この時に、すでにもう育ち始めている卵胞があると、それが排卵誘発と同時に1〜2個、早く大きくなってしまうのです。
ですから、そうならないように最初にセットアップしておくことが必要です。
当院では、排卵誘発を始める前に、必ずホルモン剤で人工的な月経(消退出血)をつくって、その3日目頃から排卵誘発を始めるケースが多いです。
そうすることで、排卵誘発直前の卵巣の状態を整えることができます。
主席卵胞でも卵子の質がいいとは限らないわけですね。
古井先生 はい、必ずしもいい卵子とは限りません。
ミルクティーさんの場合のように、主席卵胞が 25 ㎜もあると、担当の先生がおっしゃるように空胞になったり、私の経験上でも、大きく育ちすぎると採卵しても卵子が採れないことが多いです。

確認と臨機応変さ

排卵誘発の仕方に問題があったわけではないということでしょうか?
古井先生 排卵誘発の方法によって卵胞の大きさに不揃いが出るか出ないかは、私はあまり関係ないと思います。
それより、排卵誘発を始める直前の卵巣の状態を医師がきちんと見極めたかどうか、ということが重要だと思います。
ミルクティーさんの担当の先生も確認していると思いますが、必ず月経中にエコーを見て、前胞状卵胞の数などをチェックすることが必要です。
他の卵胞は 16 ㎜前後ということですが、これはどうでしょう?
古井先生  20 ㎜くらいの卵胞が均等に5〜 10 個ほど育つのが一番きれいな排卵誘発だと思いますが、 16 ㎜でもいい卵子が採れる可能性もあると思います。
それよりやはり、 25 ㎜の卵胞があるということが問題ですね。
22 ㎜くらいで止めておかないと。
僕の選択肢としては、 20 ㎜が3個くらいで 16 ㎜が3〜4個あったとしたら、もう1日待ちます。
卵胞はだいたい1日2㎜くらいのペースで大きくなるということを、読者の皆さんも覚えておいてください。
1日経つと 20 ㎜の卵胞が 22 ㎜になり、 16 ㎜が 18 ㎜になります。
そこで、HCGを注射するなり、スプレキュアⓇを点鼻するなりして排卵誘発を起こし、そこから 36 時間後に採卵するというのがベストな選択だと思います。
また、排卵誘発の切り替えタイミングも重要ですね。
10 ㎜以下の卵胞では未熟卵が多いけれど、 16 ㎜くらいになると成熟卵の場合も結構あるんですよ。
やはり、ある程度の大きさの卵胞が1個できていたら、それでhCGに切り替えるべきだと思います。

自分に合った誘発法を

ミルクティーさんはアンタゴニストで排卵を抑えているそうですが、「 16 ㎜の卵胞が大きくなる頃、 25 ㎜の主席卵胞はどうなるのでしょうか?」とのことですが。
古井先生 もちろん自然に排卵するけれど、いい卵子かどうかはわかりません。
アンタゴニストで排卵を抑えているからどこまでも引っ張っていいかというと、それは間違っています。
アンタゴニストを使用していても排卵してしまうケースはあります。
アンタゴニスト法がすべてではないので、いろいろな方法を試してみればいいと思う。
排卵誘発にはいろいろな方法がありますから、自分に何が合っているかを試してもらえる病院を選択するのがいいかと思います。

高年齢=難しい。
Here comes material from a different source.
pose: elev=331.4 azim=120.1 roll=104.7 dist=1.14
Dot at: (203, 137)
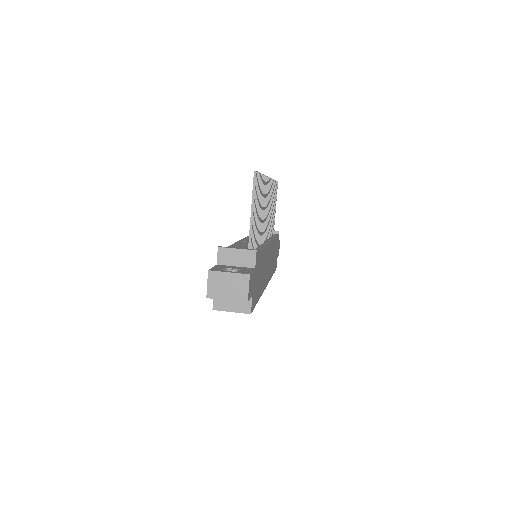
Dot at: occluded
ではない

40 代で治療をされている方に、アドバイスをお願いします。
古井先生 先日、ある新聞に依頼されてコラムにも書いたのですが(★クリニックママのホームページで閲覧できます)、一般的に、卵巣機能は 35 歳頃から低下して、 37 歳頃から急激に悪くなります。
ただ、それは人それぞれで、 40 歳でも卵巣機能がいい方もいます。
僕が今感じているのは、同じ 40 歳でも、いろいろな病院を巡って何回も体外受精をしている方は、やはり難しい状況だということです。
そういう患者さんには、科学的にきちんとご説明をして、「残念ですが、非常に厳しいです」と告げることも、医師の役目だと思います。
基本的には、きちんと治療を行っている施設であれば、どこも技術レベルはそれほど差はないと思うのです。
同じ 40 歳の方でも、初めて来院したという方は妊娠できる可能性が十分あると思いますし、 40 歳だから難しいというわけではありません。
当院でも、 40 歳以上で初診に来られた方でも、結構な確率で妊娠されていますし、今年になってからも 44 歳で妊娠した例もあります。
40 代の方も、希望を持って治療に取り組んでほしいと思います。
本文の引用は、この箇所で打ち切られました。